Beginning in 2003, Kilbride and Schaffer established a spamming operation in the United States. Their business model consisted of sending millions of unsolicited email messages which advertised commercial Internet hard-core pornography Web sites. Kilbride and Schaffer earned a commission for each person they caused to subscribe to one of these Web sites. Hard-core pornographic images were embedded in each email they sent and were visible to any person who opened the email. In late 2003, after the CAN-SPAM Act was passed, Kilbride and Schaffer took steps to relocate their criminal enterprise abroad in an attempt to evade prosecution. By remotely logging in to servers located in Amsterdam, the men were able to make it appear that the messages they were sending originated abroad, when they were actually being sent from Phoenix.

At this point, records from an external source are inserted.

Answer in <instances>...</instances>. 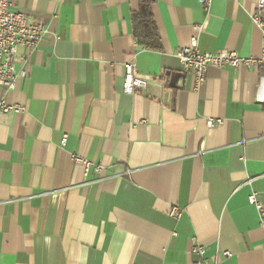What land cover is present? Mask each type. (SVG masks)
<instances>
[{
	"label": "crops",
	"instance_id": "crops-1",
	"mask_svg": "<svg viewBox=\"0 0 264 264\" xmlns=\"http://www.w3.org/2000/svg\"><path fill=\"white\" fill-rule=\"evenodd\" d=\"M257 1L155 0L158 49L134 37L143 0L13 1L47 33L0 88L23 107L0 113V264H191L193 243L211 262L264 264L248 202L264 212V66L209 67L194 92L175 56L197 36L201 53L264 57ZM129 61L152 81L124 95Z\"/></svg>",
	"mask_w": 264,
	"mask_h": 264
},
{
	"label": "built area",
	"instance_id": "built-area-1",
	"mask_svg": "<svg viewBox=\"0 0 264 264\" xmlns=\"http://www.w3.org/2000/svg\"><path fill=\"white\" fill-rule=\"evenodd\" d=\"M14 0H0V88L11 91L14 88L17 77L15 71V59L19 48L26 51H35L39 43L47 33L46 27L41 22L31 21L24 13L13 8ZM202 4H208L209 0H200ZM264 0H258L255 6V12L251 15V22L259 29L262 40L264 42ZM182 72L191 73L193 75L194 92L199 91L205 82L206 72L209 67L223 69L231 68H251L264 66V57L260 58H243L232 51H216L213 53H201L197 46V36L189 39L187 46L178 49L175 53ZM123 79L121 82V93L124 95H133L137 92L144 91L151 83L152 78L147 75H141L137 72L133 62H125L123 64ZM23 107L15 104H8L0 97V113H19ZM221 119H207L206 127L212 128L222 124ZM66 142V136L61 139V145ZM76 163L83 164L85 172L90 168L97 174L101 173L102 168L88 161L74 158ZM249 204L253 205L258 212V220L260 227L264 230V212L261 205L256 201L254 195L248 198ZM171 216L177 219L180 213L176 208H172ZM189 253L198 257L191 264H218L219 259L212 262L205 258L204 247L193 243L189 249ZM222 258H229L228 252L220 253Z\"/></svg>",
	"mask_w": 264,
	"mask_h": 264
},
{
	"label": "trees",
	"instance_id": "trees-1",
	"mask_svg": "<svg viewBox=\"0 0 264 264\" xmlns=\"http://www.w3.org/2000/svg\"><path fill=\"white\" fill-rule=\"evenodd\" d=\"M155 0H143L140 8L133 14L134 37L138 44L145 49H158V39L152 14L150 12V5Z\"/></svg>",
	"mask_w": 264,
	"mask_h": 264
}]
</instances>
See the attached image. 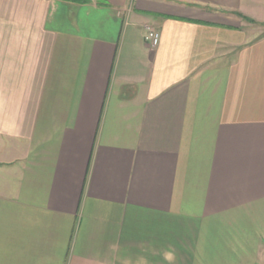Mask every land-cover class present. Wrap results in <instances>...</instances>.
Masks as SVG:
<instances>
[{"label":"crops","instance_id":"crops-1","mask_svg":"<svg viewBox=\"0 0 264 264\" xmlns=\"http://www.w3.org/2000/svg\"><path fill=\"white\" fill-rule=\"evenodd\" d=\"M87 1L0 0V264H264V0Z\"/></svg>","mask_w":264,"mask_h":264},{"label":"built area","instance_id":"built-area-1","mask_svg":"<svg viewBox=\"0 0 264 264\" xmlns=\"http://www.w3.org/2000/svg\"><path fill=\"white\" fill-rule=\"evenodd\" d=\"M159 33L150 26L144 27L143 42L150 49L157 47L159 43Z\"/></svg>","mask_w":264,"mask_h":264},{"label":"rangeland","instance_id":"rangeland-1","mask_svg":"<svg viewBox=\"0 0 264 264\" xmlns=\"http://www.w3.org/2000/svg\"><path fill=\"white\" fill-rule=\"evenodd\" d=\"M256 29H257L256 32L262 33V32H264V25H258V27Z\"/></svg>","mask_w":264,"mask_h":264},{"label":"trees","instance_id":"trees-1","mask_svg":"<svg viewBox=\"0 0 264 264\" xmlns=\"http://www.w3.org/2000/svg\"><path fill=\"white\" fill-rule=\"evenodd\" d=\"M71 1H74V2H77V3H87L88 2L87 0H82V1H79V0H71Z\"/></svg>","mask_w":264,"mask_h":264}]
</instances>
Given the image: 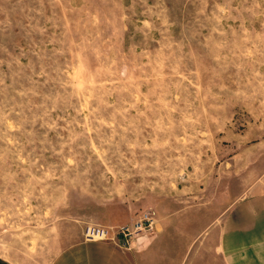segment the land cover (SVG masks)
Returning <instances> with one entry per match:
<instances>
[{"label":"rangeland","instance_id":"obj_1","mask_svg":"<svg viewBox=\"0 0 264 264\" xmlns=\"http://www.w3.org/2000/svg\"><path fill=\"white\" fill-rule=\"evenodd\" d=\"M260 191L264 0H0L12 264H50L145 211L210 262L226 212Z\"/></svg>","mask_w":264,"mask_h":264},{"label":"crops","instance_id":"obj_2","mask_svg":"<svg viewBox=\"0 0 264 264\" xmlns=\"http://www.w3.org/2000/svg\"><path fill=\"white\" fill-rule=\"evenodd\" d=\"M110 229L112 234L117 230ZM151 233L132 237L129 245L134 251L108 241H78L62 249L50 264H199L198 244H183L176 226L155 223ZM217 251L216 259L212 255L210 262L201 264H264V191L246 195L226 212ZM0 264L12 262L0 254Z\"/></svg>","mask_w":264,"mask_h":264},{"label":"built area","instance_id":"obj_3","mask_svg":"<svg viewBox=\"0 0 264 264\" xmlns=\"http://www.w3.org/2000/svg\"><path fill=\"white\" fill-rule=\"evenodd\" d=\"M155 223L156 220L154 217V213L151 211H145L139 216L137 221L132 224H126L119 227L113 234L105 230L104 228L91 227L86 233V240L108 241L113 243H116V241H121L122 244L125 245L130 243L132 237L141 232H153Z\"/></svg>","mask_w":264,"mask_h":264}]
</instances>
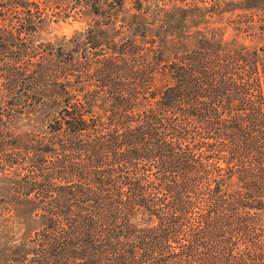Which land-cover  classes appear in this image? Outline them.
Wrapping results in <instances>:
<instances>
[{
    "label": "trees",
    "instance_id": "1",
    "mask_svg": "<svg viewBox=\"0 0 264 264\" xmlns=\"http://www.w3.org/2000/svg\"><path fill=\"white\" fill-rule=\"evenodd\" d=\"M47 1L0 0V173L45 204L32 264H264V46L246 42L264 26L239 15L170 54L143 32L74 69L26 45ZM41 81L59 111L9 128Z\"/></svg>",
    "mask_w": 264,
    "mask_h": 264
},
{
    "label": "rangeland",
    "instance_id": "2",
    "mask_svg": "<svg viewBox=\"0 0 264 264\" xmlns=\"http://www.w3.org/2000/svg\"><path fill=\"white\" fill-rule=\"evenodd\" d=\"M121 1L118 7L115 0H80V5L72 9L73 3L67 4V0L47 1L42 18L28 24L26 45L39 51L52 48L61 62L70 55L78 62L110 54L114 43H138L143 32L146 38L159 40L170 54L196 47L199 30L220 28L226 38L233 36V22L239 15H252L255 27L264 26V0ZM91 3H100L96 4L98 14L93 13ZM253 31H257V40L246 38V42L264 46V34L256 28ZM76 63L72 68L79 67ZM39 94L33 104L19 109L9 128L44 131L49 116L59 111L60 94L48 81H41ZM11 96L10 91H0V104H8ZM19 164L14 168L25 166ZM5 173H0V264H32L38 254L37 235L46 224L45 204L38 198L17 194ZM260 216L264 223V211Z\"/></svg>",
    "mask_w": 264,
    "mask_h": 264
}]
</instances>
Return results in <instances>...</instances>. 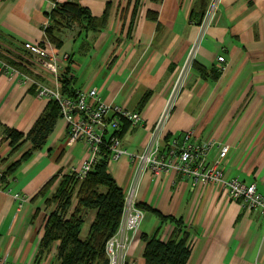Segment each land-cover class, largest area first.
I'll use <instances>...</instances> for the list:
<instances>
[{"label": "crops", "instance_id": "1", "mask_svg": "<svg viewBox=\"0 0 264 264\" xmlns=\"http://www.w3.org/2000/svg\"><path fill=\"white\" fill-rule=\"evenodd\" d=\"M76 2L107 21L99 29L71 21L45 33L56 3ZM0 0V58L22 59L24 42H40L59 58L73 89L97 88L101 101L141 114L143 123L120 136L126 152L108 168L126 192L134 189L145 215L127 261L143 264L142 234L168 240L190 234L186 264H264V218L231 199L218 185L196 184L174 172L139 170L140 154L157 134L164 144L194 130L199 141H214L208 159L222 145L220 161L227 178L255 184L264 195V0ZM155 14L149 18L147 12ZM218 56H224L219 69ZM40 82L52 78L35 70ZM49 99L38 98L25 79L0 72V264H49L58 241L36 260L45 219L52 210L38 195L53 177L86 156L81 142L66 145L67 125L59 116L45 144L10 174L6 167L30 148L13 151L6 127L27 132ZM53 188V187H52ZM51 188V190H52ZM76 200L74 199V203ZM153 210H156L160 217ZM95 211L85 216L84 239ZM83 224V226H84ZM56 259V258H55Z\"/></svg>", "mask_w": 264, "mask_h": 264}, {"label": "built area", "instance_id": "2", "mask_svg": "<svg viewBox=\"0 0 264 264\" xmlns=\"http://www.w3.org/2000/svg\"><path fill=\"white\" fill-rule=\"evenodd\" d=\"M219 0H211L209 11H215ZM21 61L30 72L39 70L52 78L53 84L47 85L35 76L10 62L0 58V72L10 73L25 79L35 89L38 98L54 100L59 106V115L67 125L66 145L72 146L81 142L87 156L78 164H73L58 176L69 174L83 180L93 170L103 149L109 153V161L119 158L126 152L124 142L119 136L120 123L126 122L135 126L143 123L141 114L118 105L101 101L99 91L77 88L72 96L63 94L60 77L64 71L63 60L51 53L45 43L24 42ZM219 69H223L224 56H218ZM158 129V128H157ZM152 138L140 154L131 155V161L139 170H149L154 175L174 172L182 177L192 178L196 184L221 186L227 195L239 201L244 207L257 212L264 218V195L256 185L247 184L238 178H227L223 173L220 161L226 156L229 146L220 147L217 157L210 161L209 153L214 141H199L194 130H189L174 137L164 144L157 134ZM145 212L138 206L134 189L127 190L124 195L123 212L116 232L106 243L109 264H126L127 251L139 230Z\"/></svg>", "mask_w": 264, "mask_h": 264}, {"label": "trees", "instance_id": "3", "mask_svg": "<svg viewBox=\"0 0 264 264\" xmlns=\"http://www.w3.org/2000/svg\"><path fill=\"white\" fill-rule=\"evenodd\" d=\"M56 1V0H55ZM147 16L154 19L155 14L148 11ZM105 11L101 18L91 15L88 8L76 2L56 3L51 13V20L45 29L49 41L59 45L57 32L60 27L71 21L84 22L85 26L99 29L107 21ZM11 64L30 72L20 59H9ZM65 68L60 77L63 94L72 96L74 89L72 79ZM59 106L50 100L45 111L34 122L27 132H21L6 127L5 139L13 151L20 149L27 141L30 148L19 159L10 163L2 172V177L13 172L17 166L33 151L40 149L53 131L59 118ZM128 128V123L121 122L119 136ZM109 153L103 149L93 170L79 180L69 174L51 178L39 191L45 196L44 204L52 208L45 219L44 233L40 241L37 261L47 256L51 247L58 241L56 260L58 264H109L105 247L108 239L116 232L122 217L125 191L117 184L109 168ZM53 187V188H52ZM52 188V190H51ZM74 199L76 202L74 203ZM141 209H151L138 203ZM89 211H95V218L88 227L84 239L81 231L85 216ZM159 215L156 210H153ZM164 218V217H163ZM181 233H174L168 240H161L157 234H142L145 243L143 264H186L191 251L190 234L184 230L182 222H178ZM126 264H133L126 262Z\"/></svg>", "mask_w": 264, "mask_h": 264}, {"label": "rangeland", "instance_id": "4", "mask_svg": "<svg viewBox=\"0 0 264 264\" xmlns=\"http://www.w3.org/2000/svg\"><path fill=\"white\" fill-rule=\"evenodd\" d=\"M86 227V224H84L83 230H85ZM49 264H58V260H56L55 258H51Z\"/></svg>", "mask_w": 264, "mask_h": 264}]
</instances>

At Kilbride and Schaffer’s trial, eight citizens traveled from Massachusetts, Texas, Iowa, California and Arizona to testify about the context in which their families, including some children, received the pornographic spam messages. In all, AOL and the FTC received over 1.5 million complaints from spam recipients, including some who had set parental controls to protect their children from accessing graphic sexual content. The evidence at trial established that the defendants falsified header information and domain names of the messages they sent by creating a fictitious employee at a shell corporation in the Republic of Mauritius, in order to hide their criminal conduct. Further, Kilbride and Schaffer used bank accounts in the Republic of Mauritius and the Isle of Man to receive and funnel the proceeds from the operation and to further insulate themselves from detection by U.S. law enforcement.
Kilbride and Schaffer engaged in this criminal conspiracy for more than a year with three co-conspirators: Jennifer Clason, 32, of Tempe, Ariz.; Andrew Ellifson, 31, of Scottsdale, Ariz.; and Kirk Rogers, 43, of Manhattan Beach, Calif. Clason, Ellifson, and Rogers have pleaded guilty for their roles in the scheme and testified against Kilbride and Schaffer.
The case was prosecuted by Trial Attorneys Jill Trumbull-Harris and Bonnie Kane of the Child Exploitation and Obscenity Section (CEOS) of the Criminal Division, with assistance and support provided by Assistant U.S. Attorney John R. Lopez IV of the District of Arizona. Former CEOS Trial Attorney Kayla Bakshi also participated in the trial of the case. The investigation was conducted by the Federal Bureau of Investigation and CEOS’ High Tech Investigative Unit.